Speaker
Description
The number of human-made objects in Earth orbit has been increasing exponentially year-over-year. According to the latest ESA Environment Statistics (January 2026), nearly 14000 satellites are currently operational in space, while the small-size debris population is estimated to exceed 140 million space debris objects in the 1mm to 1cm size range. This rapidly growing environment poses a significant threat to both current and future space missions. The emergence of megaconstellations, with projected deployments aiming to reach up to 1.3M satellite launches in the coming decades, together with the increasing democratization of space, introduces critical challenges related to collision risk, end-of-life disposal, light pollution, and radio-frequency interference.
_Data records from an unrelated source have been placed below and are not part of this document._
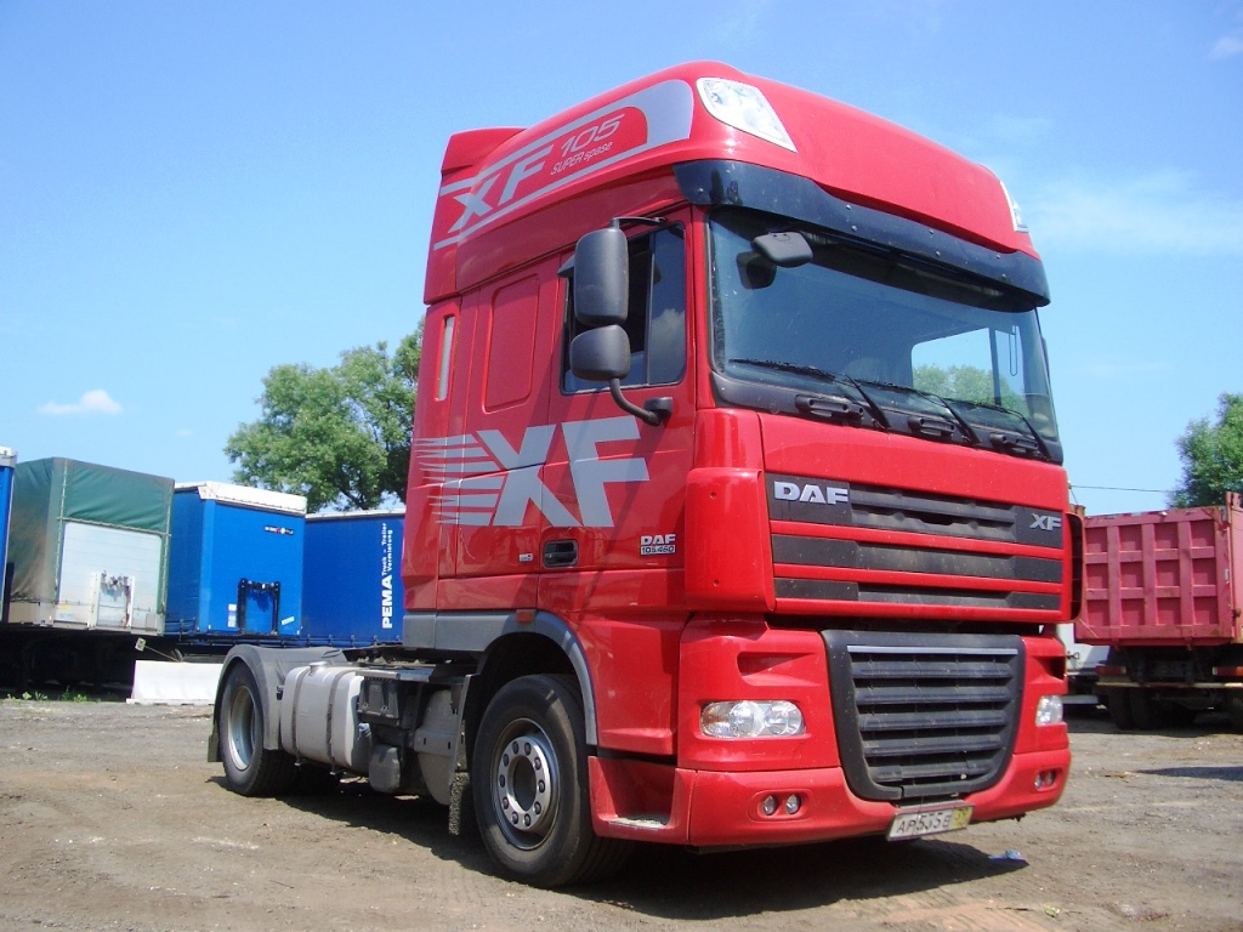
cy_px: 466
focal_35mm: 35
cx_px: 622
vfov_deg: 40.7
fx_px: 1257
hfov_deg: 52.6
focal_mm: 5.8
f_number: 4.3
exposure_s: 1/400
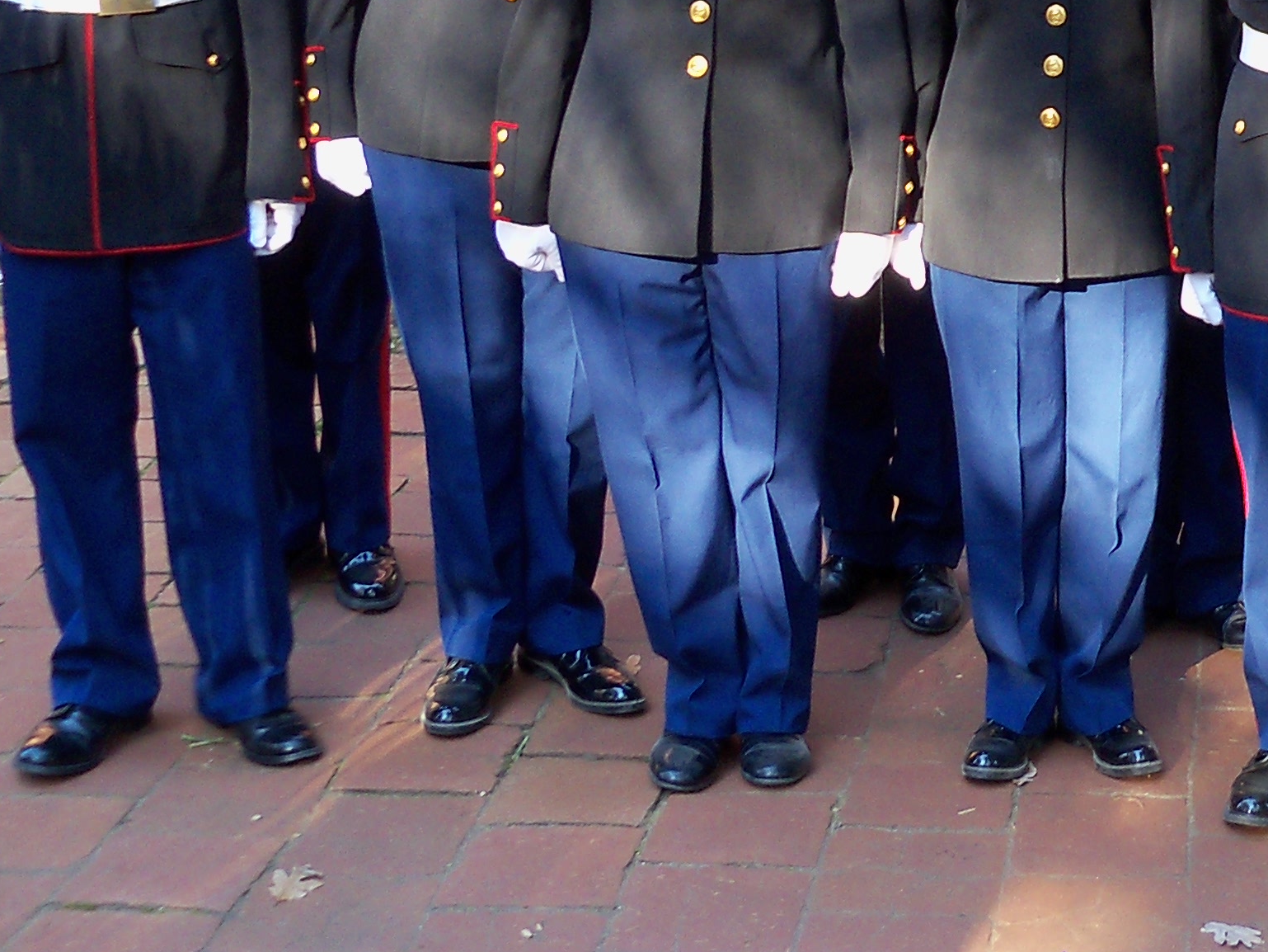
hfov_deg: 22.3
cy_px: -11
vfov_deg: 17.4
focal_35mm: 83
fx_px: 3041
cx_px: 1374
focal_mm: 6.2
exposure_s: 1/40
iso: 125
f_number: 3.5
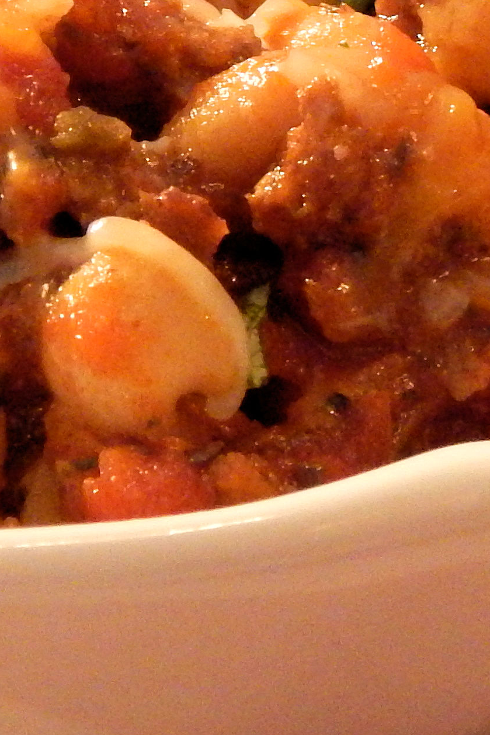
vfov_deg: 5.7
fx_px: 7307
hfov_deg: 3.8
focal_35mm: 358
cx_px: 340
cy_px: 68
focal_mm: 16.6
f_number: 4.4
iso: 200
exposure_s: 1/8
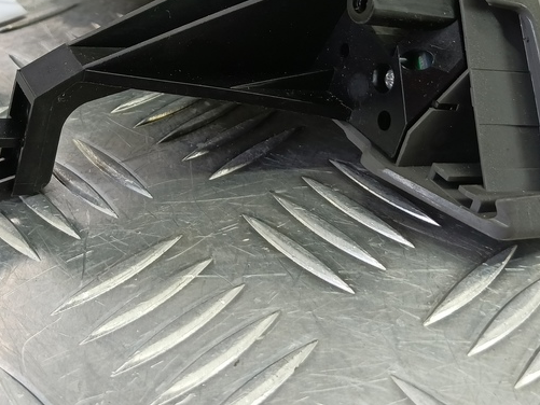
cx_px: 237
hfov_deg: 40.4
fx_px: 733
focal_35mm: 47
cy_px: 20
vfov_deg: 29.3
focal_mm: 4.11
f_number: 1.6
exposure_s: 1/50
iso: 175
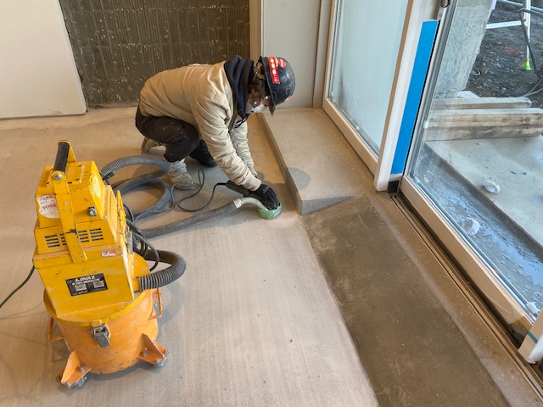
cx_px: 272
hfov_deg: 67.3
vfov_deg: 53.1
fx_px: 408
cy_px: 204
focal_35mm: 26
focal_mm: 4.25
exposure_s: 1/121
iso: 80
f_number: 1.8
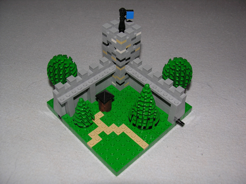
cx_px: 123
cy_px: 92
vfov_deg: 38.7
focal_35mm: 37
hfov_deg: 50.1
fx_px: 263
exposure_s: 1/60.1
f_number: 2.8
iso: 50
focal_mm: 9.5
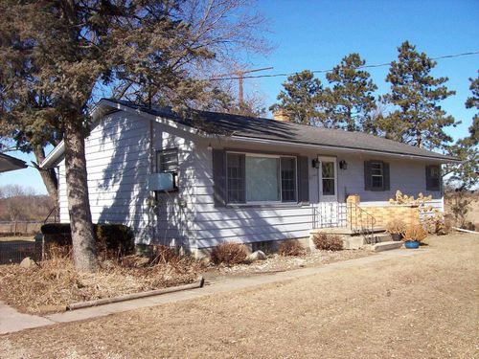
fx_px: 498
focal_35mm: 36
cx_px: 240
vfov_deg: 39.7
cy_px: 180
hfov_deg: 51.4
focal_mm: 6
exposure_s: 1/590
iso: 80
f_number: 4.8
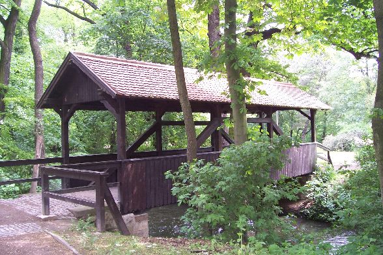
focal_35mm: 34
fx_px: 362
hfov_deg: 55.8
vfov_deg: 38.9
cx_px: 192
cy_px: 128
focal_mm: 5.6
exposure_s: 1/60
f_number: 2.7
Access to space must therefore be kept while addressing these challenges. In this abstract we present SpaceKeepers-1, a mission developed as part of the CleanCube initiative, focused on five key technical zero-debris challenges: reliable end-of-life disposal, reliable passivation, system resilience, collision risk reduction and visual and radio astronomy impact mitigation.
Developed by Alén Space and GMV, and aimed to launch in 2028, the platform is a CubeSat-based concept, using an elongated form factor in favor of the zero-debris goals. By using attitude change maneuvers efficiently, propellant use can be minimized. A nominal attitude where low-area surfaces face velocity can minimize drag, and therefore reduce the number of station-keeping maneuvers. Orienting high-area satellite faces along the orbital velocity vector can facilitate collision-avoidance maneuvers, and accelerate end-of-life disposal, therefore reducing the propellant consumption.
To contribute to the system resilience goals, the mission will onboard an autonomous locator beacon that will enable early detection and positioning of the satellite, maintaining these capabilities through disposal. This will ensure unambiguous identification, and further improve collision avoidance capabilities. Satellite health will be continuously monitored to enhance system resilience, and advanced autonomous anomaly detection capabilities will be implemented from ground, to support early identification of potential anomalies.
Additionally, the development of advanced brightness models, analyzing apparent visual magnitude throughout the whole orbit, will improve the characterization of high brightness intervals. The use of efficient maneuvers, changing the satellite attitude, will prevent exceeding the brightness magnitude predefined limit at any orbital point. The obtained data will be used in conjunction with astronomical institutions, to improve the current models.
These experiments will demonstrate that small satellite missions can actively contribute to the development of advanced zero debris policies, establishing a framework for the future use of space in Europe and paving the way toward a safe, sustainable and efficient use of space.